Gloria Naylor: Telling Her Tale
A black female writer who was once a JW tells her story.
Sunday, October 29, 2000
“I am a black female writer and I have no qualms whatsoever with people saying that I’m a black female writer. What I take umbrage with is the fact that some might try to use that identity–that which is me–as a way to ghettoize my material and my output. I am female and black and American. No buts are in that identity. Now you go off and do the work to somehow broaden yourself so you understand what America is really about. Because it’s about me.”
So said Gloria Naylor in the PBS series on African-American culture “I’ll Make Me a World,” and it fairly sums up her dismay at the marginalization of black literature by America’s mainstream. Yet few have done more than this writer to make the culture of black America live on a page.
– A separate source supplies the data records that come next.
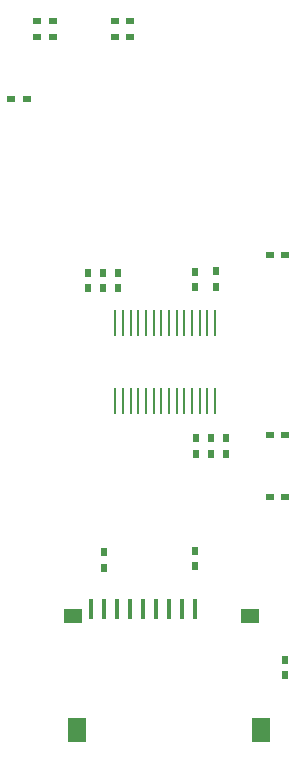
<source format=gbr>
G04 DipTrace 3.3.1.3*
G04 TopPaste.gbr*
%MOIN*%
G04 #@! TF.FileFunction,Paste,Top*
G04 #@! TF.Part,Single*
%ADD45R,0.007868X0.090545*%
%ADD51R,0.061018X0.080703*%
%ADD53R,0.061018X0.049207*%
%ADD55R,0.015742X0.07086*%
%ADD65R,0.027553X0.019679*%
%ADD67R,0.019679X0.027553*%
%FSLAX26Y26*%
G04*
G70*
G90*
G75*
G01*
G04 TopPaste*
%LPD*%
D67*
X1199952Y2037451D3*
Y2088632D3*
X1234198Y1532077D3*
Y1480896D3*
X1134824Y1532363D3*
Y1481182D3*
X1184824Y1532363D3*
Y1481182D3*
X1131202Y2087449D3*
Y2036268D3*
D65*
X913685Y2868700D3*
X862504D3*
X656202D3*
X605021D3*
X1381202Y1543700D3*
X1432383D3*
X913685Y2924949D3*
X862504D3*
X1381201Y2143700D3*
X1432382D3*
X1381202Y1337449D3*
X1432383D3*
X656202Y2924951D3*
X605021D3*
D67*
X1431202Y793700D3*
Y742519D3*
X827944Y1151987D3*
Y1100806D3*
X1131202Y1156200D3*
Y1105019D3*
D65*
X569256Y2661745D3*
X518075D3*
D67*
X874196Y2032504D3*
Y2083686D3*
X824196Y2032504D3*
Y2083686D3*
X774196Y2032504D3*
Y2083686D3*
D55*
X783337Y962516D3*
X826645D3*
X869952D3*
X913259D3*
X956566D3*
X999873D3*
X1043180D3*
X1086487D3*
X1129794D3*
D53*
X724243Y938934D3*
X1313042Y938582D3*
D51*
X1349353Y560697D3*
X737735Y560833D3*
D45*
X1197771Y1915448D3*
X1172180Y1915428D3*
X1146589Y1915432D3*
X1120999D3*
X1095408D3*
X1069818D3*
X1044227D3*
X1018637D3*
X993046D3*
X967456D3*
X941865D3*
X916274D3*
X890684D3*
X865093D3*
Y1656960D3*
X890684Y1656968D3*
X916274D3*
X941865D3*
X967456D3*
X993046D3*
X1018637D3*
X1044227D3*
X1069818D3*
X1095408D3*
X1120999D3*
X1146589D3*
X1172180Y1656964D3*
X1197771D3*
M02*

</source>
With five published novels to her name, Naylor has taken firm ground in African-American letters, and, as her piece above suggests, she is eager to stake out new ways to give life to her craft.
She was born in New York City in 1950, but she claims her writer’s heart “was conceived” in Robinsonville, Miss., where her parents once worked as sharecroppers. Her mother had little education but loved to read. In a brief speech that Book World printed earlier this year (Feb. 27), Naylor characterized her mother’s love of books as so intense that she worked extra hours in the fields to earn enough to join a mail-order book club. (Libraries in the South would not admit blacks at the time.) When her mother encouraged her to read, Naylor listened. And when her mother handed her a journal and urged her to write down her 12-year-old’s thoughts, she took the advice.
The family moved to Queens in 1963, and shortly thereafter Naylor’s mother became a Jehovah’s Witness. Five years later, Naylor followed. The missionary work nudged her out of a natural shyness and forced her to travel and meet people, but it also sealed her into a hermetic world, where she remained unaware of the boom of black literature that was exploding around her. When, in time, she left the Witnesses disillusioned and anxious about the world she felt was passing her by, she began full-time work as a switchboard operator. In off hours, she studied writing at Medgar Evers and Brooklyn colleges. She will say that it was in 1977, when she read Toni Morrison’s The Bluest Eye, the first book she’d ever read by an African-American woman, that she was suddenly suffused with hope. She began to see the possibility of spinning tales about what she knew, to conceive of herself as a real writer. When she submitted a short story to Essence magazine, the editor convinced her she had a career.
Naylor finished her first novel, The Women of Brewster Place, a heart-wrenching story of seven women in a seedy urban neighborhood, just as she began graduate work at Yale. When it was published in 1983, it won rapid fame. Five years later it was made into a movie starring Oprah Winfrey. Naylor has followed that success with more novels about love and survival in America: Linden Hills (1985), Mama Day (1988), Bailey’s Cafe (1992) and, most recently, The Men of Brewster Place (1998). Apocalypse, morality, transcendence, redemption–echoes, perhaps, of her days as a Witness–are what take center stage in her novels. But it is racism and politics that lurk in the wings.
She has reason for this. To be black in America, according to her, is a political construct. Just as it took time to feel she had a voice, she says, “we have yet to feel within this country that we are home.”